Susan and her daughter Abby were both victims to cancer. Abby passed away from leukemia when she was five years old... she would be 28 now (I think?) if she had lived.
I have thought a lot about Abby and Susan as I have gone through my own battle with cancer. It is just such a devastating disease. The day after I was diagnosed with Hodgkin's my aunt wrote me a very sweet e-mail. She said in there that she didn't want to bombard me with advice, but I responded that I wouldn't mind some advice from someone who has gone through it and is going through it. She did give me some very sound advice which I have used many times as I have gone through this crazy cancer roller coaster ride.
It is a very strange thing to be going through cancer yourself during the time that a family member dies from cancer. It brings a lot of emotion to the surface as you can imagine. My heart aches for the family that she leaves behind. My heart aches for my own family and the struggles that they face while supporting me and my own battle. I can't help but wonder how my own cancer story will turn out... One thing that I know is that I am grateful for the love and concern that she showed for me, while she was battling for her own life. One of my other aunts said in a recent e-mail that she had asked about how I was doing in one of their last phone calls. That she was still concerned about me and asked about me in her last days is really humbling to me. I hope that I can be more like that, more like her, and look beyond my own struggles to care for others in theirs.
So last night in honor of my Aunt Susan, we ate our black bean pizza and green beans on our wedding china that was a gift from her. Thank you Susan for your example of faith, enduring through your trials, and love. You will be very missed...
5 comments:
wow so often I get stuck on comparing my backyard to someone's front yard and realize that I need to count my blessings including friends.
You are so strong and amazing. Thanks for sharing your trials- my blog is so very front yardish with just the roses.
I miss you.
I miss spending time with the Lingards - you are such great friends.
Oh my gosh Meg.
Oh my goodness.
I am so sorry! I can not believe the trials you have had to face. You are such an example to me of being a strong woman. I love you.
Paris, I'm so sorry for your loss. I can understand all of your worries, heartache and concern.
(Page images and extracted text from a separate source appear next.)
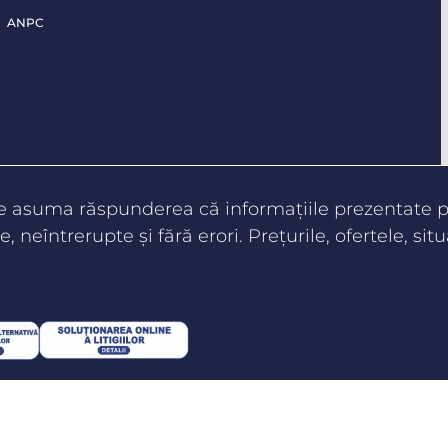
ANPC
te asuma răspunderea că informaţiile prezentate pe
e, neîntrerupte şi fără erori. Preţurile, ofertele, situ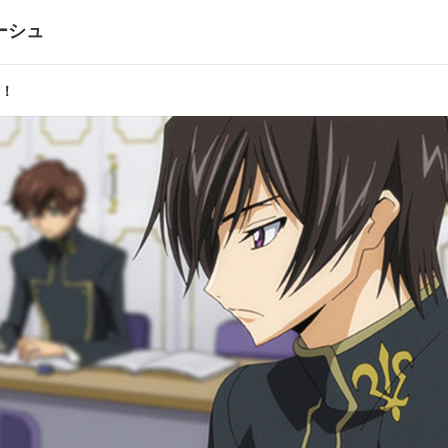
ーシュ
STAGE1
 ！
イ ン
紅蓮 
STAGE1
戦
キョウ
孝宏／C．C．(シーツー):ゆかな／カレン:小清水亜美／ナナリー:名塚
／ニーナ:千葉紗子／ロイド:白鳥 哲／セシル:井上喜久子／ジェレミア:
中一成／咲世子:新井里美／藤堂:高田祐司／扇:真殿光昭／クロヴィス:飛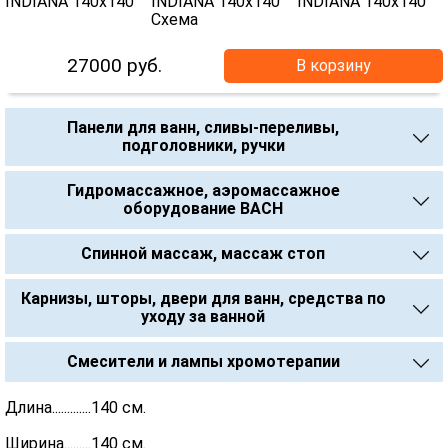
27000
руб.
В корзину
Панели для ванн, сливы-переливы,
подголовники, ручки
Гидромассажное, аэромассажное
оборудование BACH
Спинной массаж, массаж стоп
Карнизы, шторы, двери для ванн, средства по
уходу за ванной
Смесители и лампы хромотерапии
Длина.............140 см.
Ширина.........140 см.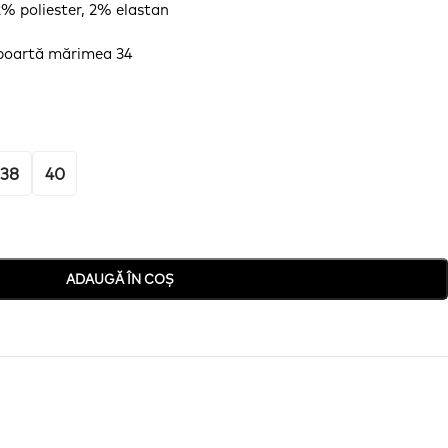
% poliester, 2% elastan
poartă
mărimea
34
38
40
ADAUGĂ ÎN COȘ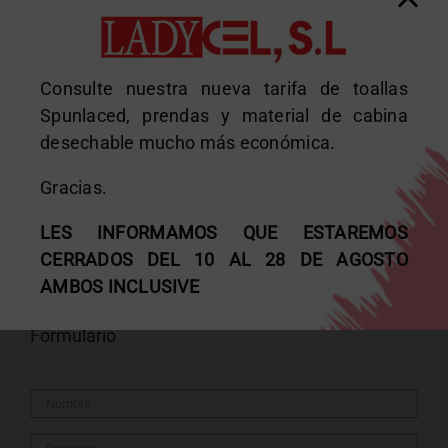
Toallas Airlaid o Spun-laced: ¿cuál elegir para cada
uso?
Consulte nuestra nueva tarifa de toallas
Información sobre vacaciones 2026
Spunlaced, prendas y material de cabina
Papel camilla bicapa tissue: la opción más suave
desechable mucho más económica.
para los profesionales
Gracias.
Gestión y reciclaje de consumibles
LES INFORMAMOS QUE ESTAREMOS
Mitos sobre la depilación con cera en cabina
CERRADOS DEL 10 AL 28 DE AGOSTO
AMBOS INCLUSIVE
Formulario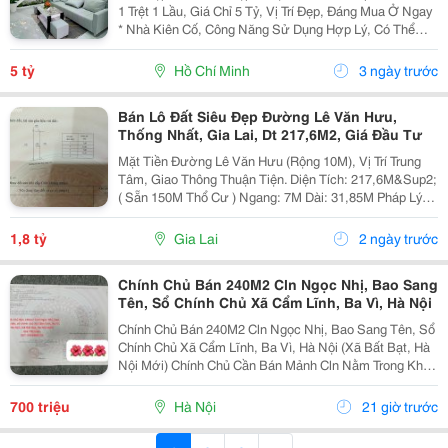
1 Trệt 1 Lầu, Giá Chỉ 5 Tỷ, Vị Trí Đẹp, Đáng Mua Ở Ngay
* Nhà Kiên Cố, Công Năng Sử Dụng Hợp Lý, Có Thể
Vào Ở Ngay. - Pháp Lý Rõ Ràng, Thuận Tiện Giao Dịch.
- Sổ Hồng Riêng, Sang Tên Ngay * Vị Trí...
5 tỷ
Hồ Chí Minh
3 ngày trước
Bán Lô Đất Siêu Đẹp Đường Lê Văn Hưu,
Thống Nhất, Gia Lai, Dt 217,6M2, Giá Đầu Tư
Mặt Tiền Đường Lê Văn Hưu (Rộng 10M), Vị Trí Trung
Tâm, Giao Thông Thuận Tiện. Diện Tích: 217,6M&Sup2;
( Sẵn 150M Thổ Cư ) Ngang: 7M Dài: 31,85M Pháp Lý:
Sổ Hồng Riêng, Sang Tên Nhanh. Ưu Điểm Nổi Bật: *
Ngay Khu Dân Cư Đông Đúc, Trung...
1,8 tỷ
Gia Lai
2 ngày trước
Chính Chủ Bán 240M2 Cln Ngọc Nhị, Bao Sang
Tên, Sổ Chính Chủ Xã Cẩm Lĩnh, Ba Vì, Hà Nội
Chính Chủ Bán 240M2 Cln Ngọc Nhị, Bao Sang Tên, Sổ
Chính Chủ Xã Cẩm Lĩnh, Ba Vì, Hà Nội (Xã Bất Bạt, Hà
Nội Mới) Chính Chủ Cần Bán Mảnh Cln Nằm Trong Khu
Dân Cư Lâu Đời Có Thể Lên Thổ Cư Ở Cẩm Lĩnh, Ba
Vì:lh*0O9O4669755 - Đất Vuông Vắn View Cánh...
700 triệu
Hà Nội
21 giờ trước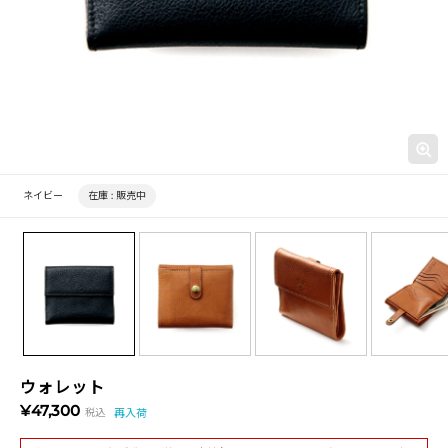
ネイビー
在庫 :
販売中
ウォレット
¥47,300
税込
再入荷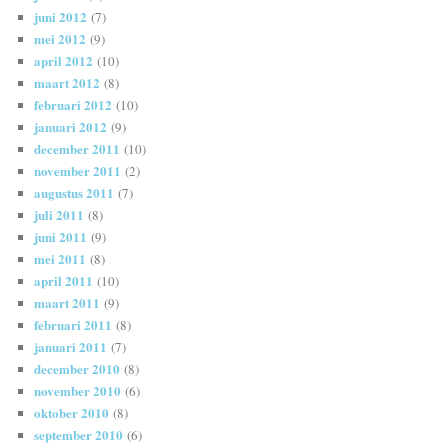
juni 2012
(7)
mei 2012
(9)
april 2012
(10)
maart 2012
(8)
februari 2012
(10)
januari 2012
(9)
december 2011
(10)
november 2011
(2)
augustus 2011
(7)
juli 2011
(8)
juni 2011
(9)
mei 2011
(8)
april 2011
(10)
maart 2011
(9)
februari 2011
(8)
januari 2011
(7)
december 2010
(8)
november 2010
(6)
oktober 2010
(8)
september 2010
(6)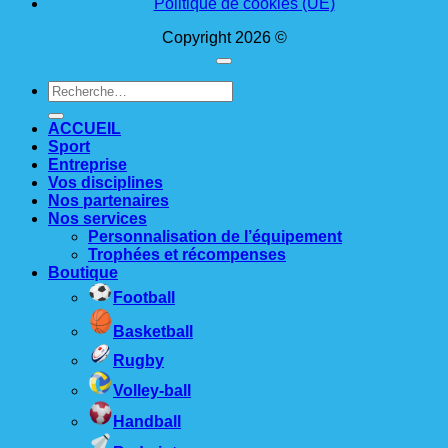
Politique de cookies (UE)
Copyright 2026 ©
Recherche
pour :
ACCUEIL
Sport
Entreprise
Vos disciplines
Nos partenaires
Nos services
Personnalisation de l’équipement
Trophées et récompenses
Boutique
Football
Basketball
Rugby
Volley-ball
Handball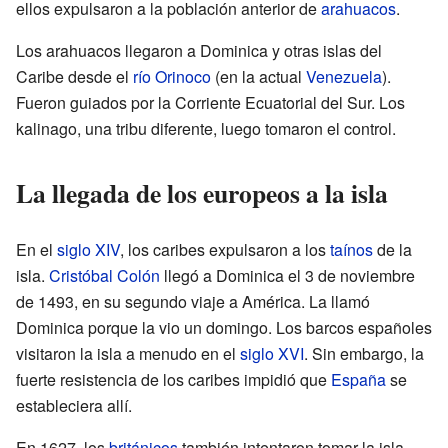
ellos expulsaron a la población anterior de
arahuacos
.
Los arahuacos llegaron a Dominica y otras islas del
Caribe desde el
río Orinoco
(en la actual
Venezuela
).
Fueron guiados por la Corriente Ecuatorial del Sur. Los
kalinago, una tribu diferente, luego tomaron el control.
La llegada de los europeos a la isla
En el
siglo XIV
, los caribes expulsaron a los
taínos
de la
isla.
Cristóbal Colón
llegó a Dominica el 3 de noviembre
de 1493, en su segundo viaje a América. La llamó
Dominica porque la vio un domingo. Los barcos españoles
visitaron la isla a menudo en el
siglo XVI
. Sin embargo, la
fuerte resistencia de los caribes impidió que
España
se
estableciera allí.
En 1627, los
británicos
también intentaron tomar la isla,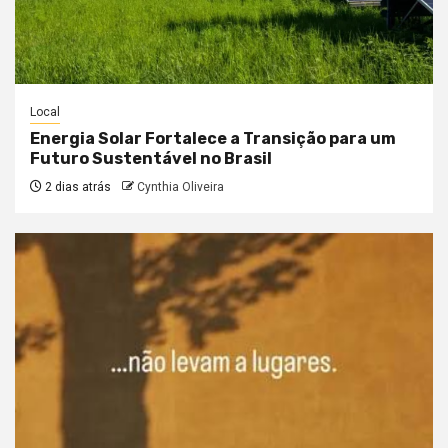
Local
Energia Solar Fortalece a Transição para um
Futuro Sustentável no Brasil
2 dias atrás
Cynthia Oliveira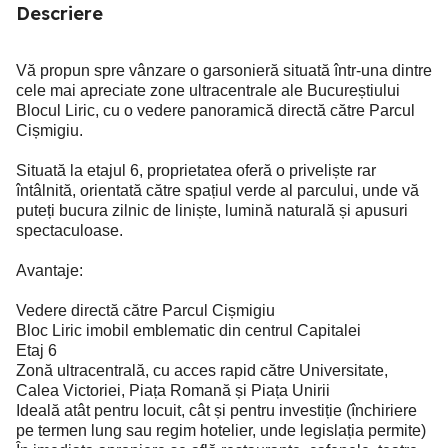
Descriere
Vă propun spre vânzare o garsonieră situată într-una dintre
cele mai apreciate zone ultracentrale ale Bucureștiului
Blocul Liric, cu o vedere panoramică directă către Parcul
Cișmigiu.
Situată la etajul 6, proprietatea oferă o priveliște rar
întâlnită, orientată către spațiul verde al parcului, unde vă
puteți bucura zilnic de liniște, lumină naturală și apusuri
spectaculoase.
Avantaje:
Vedere directă către Parcul Cișmigiu
Bloc Liric imobil emblematic din centrul Capitalei
Etaj 6
Zonă ultracentrală, cu acces rapid către Universitate,
Calea Victoriei, Piața Romană și Piața Unirii
Ideală atât pentru locuit, cât și pentru investiție (închiriere
pe termen lung sau regim hotelier, unde legislația permite)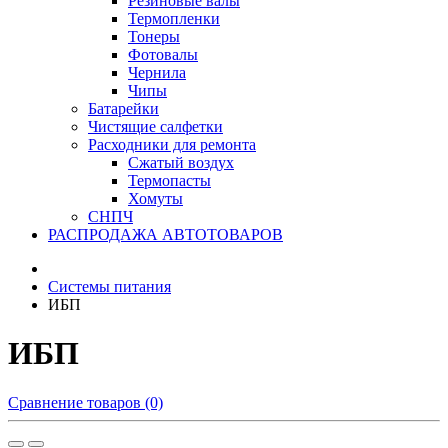
Резиновые валы
Термопленки
Тонеры
Фотовалы
Чернила
Чипы
Батарейки
Чистящие салфетки
Расходники для ремонта
Сжатый воздух
Термопасты
Хомуты
СНПЧ
РАСПРОДАЖА АВТОТОВАРОВ
Системы питания
ИБП
ИБП
Сравнение товаров (0)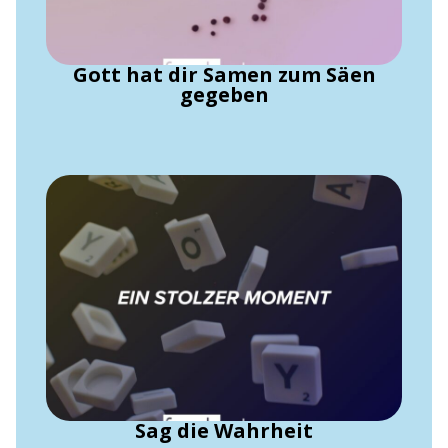
Gott hat dir Samen zum Säen
gegeben
Sag die Wahrheit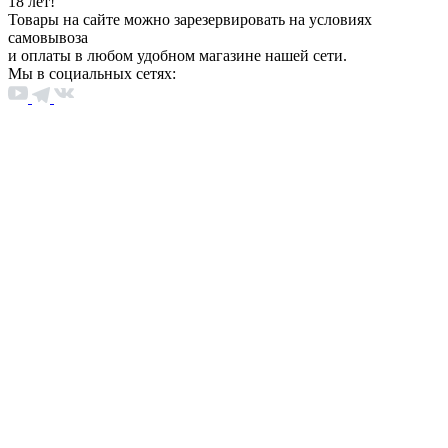
18 лет!
Товары на сайте можно зарезервировать на условиях
самовывоза
и оплаты в любом удобном магазине нашей сети.
Мы в социальных сетях: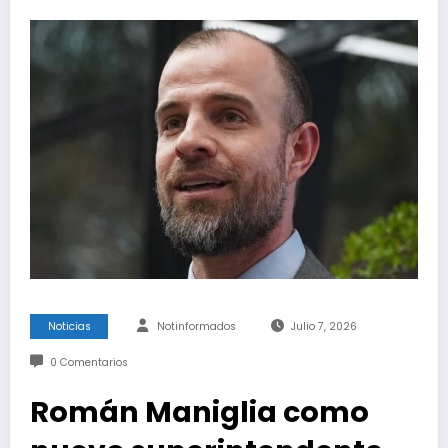
Noticias
Notinformados
Julio 7, 2026
0 Comentarios
Román Maniglia como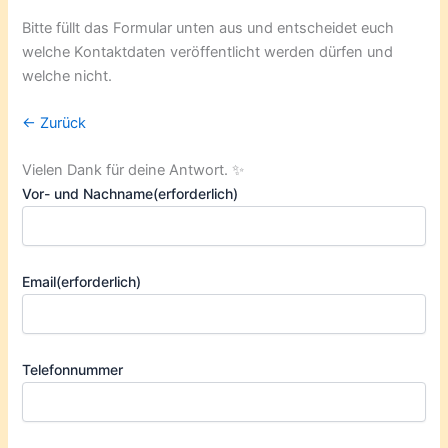
Bitte füllt das Formular unten aus und entscheidet euch
welche Kontaktdaten veröffentlicht werden dürfen und
welche nicht.
← Zurück
Vielen Dank für deine Antwort. ✨
Vor- und Nachname
(erforderlich)
Email
(erforderlich)
Telefonnummer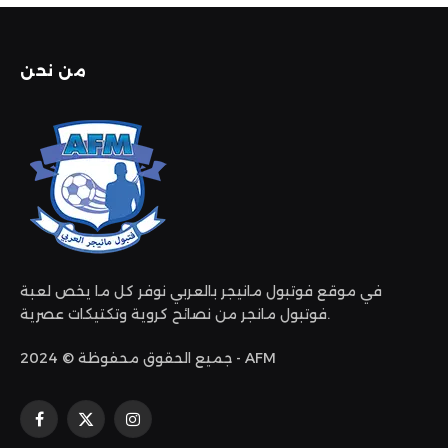
من نحن
في موقع فوتبول مانيجر بالعربي نوفر كل ما يخص لعبة
فوتبول مانجر من نصائح كروية وتكتيكات عصرية.
جميع الحقوق محفوظة © 2024 - AFM
الانستغرام
X
فيسبوك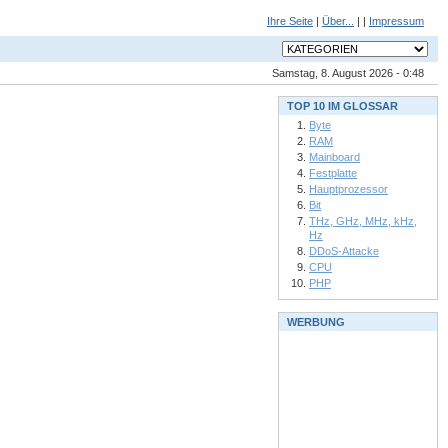
Ihre Seite
|
Über...
| |
Impressum
Samstag, 8. August 2026 - 0:48
TOP 10 IM GLOSSAR
Byte
RAM
Mainboard
Festplatte
Hauptprozessor
Bit
THz, GHz, MHz, kHz,
Hz
DDoS-Attacke
CPU
PHP
WERBUNG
Cancer is a scary, sad thing. I have such empathy for people who struggle/grieve because of cancer.
I'm keeping you and your family in my prayers.
I'm so sorry to hear about your aunt. Cancer is a horrible disease and anyone that has to deal with it is such a hero in my eyes.
You deserve a rest! Kids are wonderful and we love them, but they are hard, even when you aren't sick!
Meg-I'm so sorry to hear about your aunt. How close to home her passing must be to you! I love how you honored her by eating on your wedding china. What a beautiful tribute.